For Chabon, the hippie dream never really died; it somehow just got misplaced, and this book seems like his attempt to find it.
While writing the novel, he found himself drawn to an old, run-down secondhand record store near his home on Telegraph Avenue, which actually exists, and is located between the yuppified Berkeley, where he lives with his family, and Oakland, which is more working-class.
But something is wrong here. Chabon’s voice feels false, almost as if he is straining.
There is a pseudo-hipness to the entire project and the dialogue between the main characters feels hollow. For example, right at the start, he goes off on an extended riff about Nat that attempts to describe how Nat approaches his work sorting records in the store.
Chabon writes: “Nat spun the crate of records he had carried in with him, maybe thirty-five, forty discs to a Chiquita crate, startled idly flipping through them. At first Archy assumed Nat was bringing them in from home, items from his own collection he wanted to sell, or records he had taken home for closer study, the boundaries among the owner’s respective private stocks and store’s inventory being maintained with a careless exactitude...
“‘The man could go to Antarctica,’ Aviva Roth-Jaffe once said of her husband, ‘and come back with a box of wax 78s.’ Now, hopeless and hopeful, Nat sifted through this latest find, each disc potentially something great, though the chances of that outcome diminished by a factor of ten with each decrease in the randomness of the bad taste of whoever had tossed them out.”
After reading all of this, we feel inundated with excessive verbiage; no closer to Nat and his inner reality, and irritated with Chabon.
Yet, although the characters often seem to be operating on their own planets, and Chabon’s digressions grow more and more tedious, there are sprinklings of the author’s famed brilliance.

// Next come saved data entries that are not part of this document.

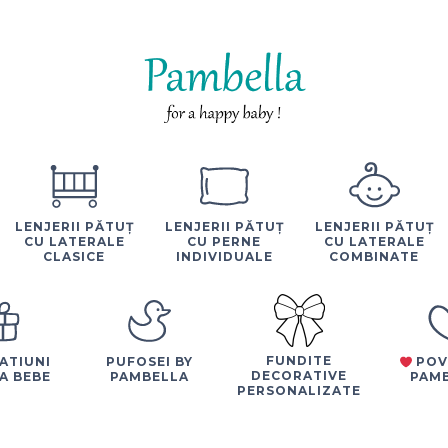
LENJERII PĂTUȚ
LENJERII PĂTUȚ
LENJERII PĂTUȚ
CU LATERALE
CU PERNE
CU LATERALE
CLASICE
INDIVIDUALE
COMBINATE
FUNDITE
ATIUNI
PUFOSEI BY
POV
DECORATIVE
A BEBE
PAMBELLA
PAM
PERSONALIZATE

For example, when describing one of the beloved regulars who hang out at Archy and Nat’s beloved store; a man the author teasingly nicknames “Mr. Nostalgia,” Chabon paints a convincing portrait of a certain type of guy who remains lost in the present.

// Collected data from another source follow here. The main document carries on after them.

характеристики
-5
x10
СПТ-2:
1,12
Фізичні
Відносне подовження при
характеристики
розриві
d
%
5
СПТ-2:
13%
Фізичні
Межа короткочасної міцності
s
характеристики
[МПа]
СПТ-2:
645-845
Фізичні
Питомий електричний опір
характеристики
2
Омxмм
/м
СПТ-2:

Mr. Nostalgia is a 44-year-old Jewish man who “likes to smoke prescription indica, watch television programs about World War II, eat Swedish fish, and listen to the Grateful Dead, in any combination or grouping thereof. Undoubtedly, sure, he has some issues with authority, his father a survivor of two camps, his mother a marcher on Washington.
“Mr. Nostalgia was only five-six, almost, in his huaraches, and not quite in fighting trim... He deplored violence, except in 1944, in black and white, on television. He was a merchant of good reputation and long standing.”
But Mr. Nostalgia fades fast, and we are once again lost in a hailstorm of fake cool that shows no sign of letting up.